## TASKS AND EXERCISES
**1.** From the film review, copy the part that opens with the words containing "Anthony Hopkins is" and closes with "grimy and odious." word for word.
**2.** According to the film review, which character does John Gielgud play?
**3.** Decide whether each statement agrees with the film review, answering yes or no and quoting the words of the review that settle it.
(a) Wendy Hiller plays the Hospital Matron.
(b) Mrs Kendall invites John to the theatre.
(c) Freddie Francis plays the Hospital Governor.

## SUPPLIED TEXT
Lynch admits friendship into the equation incrementally, as Treves comes to realise there is a gentle soul under the hideous exterior, he pressures the hospital to grant John permanent residence, which happens not on it's own merits of humanity but by the board toadying to a higher authority. Treves finds in John an intelligence waiting to be stimulated and a sweet man who focuses on the many kindnesses he's been given instead of the tortures he's endured. John's equanimity and grace shames the behaviour of most who come in contact with him. John's 'celebrity' brings some comforts, especially in the form of the famous actress Mrs Kendall (Anne Bancroft) who invites John to the theatre for the high point of his short life. John gets as close to a sublime experience as he is likely to come and decides to sleep that night like a human being.
Anthony Hopkins is wonderful as the conflicted and well intentioned Treves, and after this role his career took a decidedly upward trajectory. John Hurt is able to give a brilliant performance in make up that should have made that an impossibility, and his delicate voice and physical nuance gives the monster a humanity that is truly affecting, his yelling at the pursuing mob "I am not an animal, I am a human being" is one of the iconic moments on all of cinema. John Gielgud is fine as the Hospital Governor and Wendy Hiller, who was a star since the 1930's is lovely as the Hospital Matron. The support honours however go to the lower class villains, Freddie Francis and Michael Elphick are both superb as the conniving ne'er do well's, grimy and odious.

## ENTRIES PROVIDED

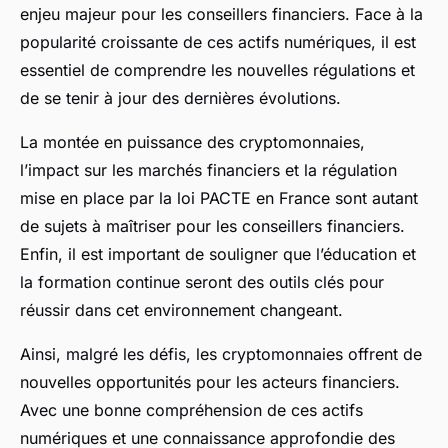
enjeu majeur pour les conseillers financiers. Face à la
popularité croissante de ces actifs numériques, il est
essentiel de comprendre les nouvelles régulations et
de se tenir à jour des dernières évolutions.
La montée en puissance des cryptomonnaies,
l’impact sur les marchés financiers et la régulation
mise en place par la loi PACTE en France sont autant
de sujets à maîtriser pour les conseillers financiers.
Enfin, il est important de souligner que l’éducation et
la formation continue seront des outils clés pour
réussir dans cet environnement changeant.
Ainsi, malgré les défis, les cryptomonnaies offrent de
nouvelles opportunités pour les acteurs financiers.
Avec une bonne compréhension de ces actifs
numériques et une connaissance approfondie des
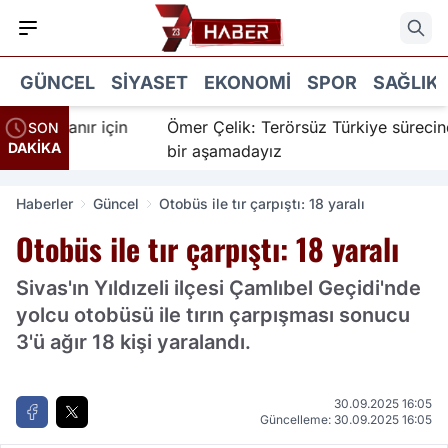
GÜNCEL
SIYASET
EKONOMI
SPOR
SAĞLIK
İnanır için
Ömer Çelik: Terörsüz Türkiye sürecinde ye
SON
DAKİKA
bir aşamadayız
Haberler
Güncel
Otobüs ile tır çarpıştı: 18 yaralı
Otobüs ile tır çarpıştı: 18 yaralı
Sivas'ın Yıldızeli ilçesi Çamlıbel Geçidi'nde
yolcu otobüsü ile tırın çarpışması sonucu
3'ü ağır 18 kişi yaralandı.
30.09.2025 16:05
Güncelleme: 30.09.2025 16:05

## ANSWERS PER TASK
**1.**
Anthony Hopkins is wonderful as the conflicted and well intentioned Treves, and after this role his career took a decidedly upward trajectory. John Hurt is able to give a brilliant performance in make up that should have made that an impossibility, and his delicate voice and physical nuance gives the monster a humanity that is truly affecting, his yelling at the pursuing mob "I am not an animal, I am a human being" is one of the iconic moments on all of cinema. John Gielgud is fine as the Hospital Governor and Wendy Hiller, who was a star since the 1930's is lovely as the Hospital Matron. The support honours however go to the lower class villains, Freddie Francis and Michael Elphick are both superb as the conniving ne'er do well's, grimy and odious.

**2.** The Hospital Governor.

**3.**
(a) Yes: "Wendy Hiller, who was a star since the 1930's is lovely as the Hospital Matron"
(b) Yes: "who invites John to the theatre for the high point of his short life"
(c) No: "John Gielgud is fine as the Hospital Governor"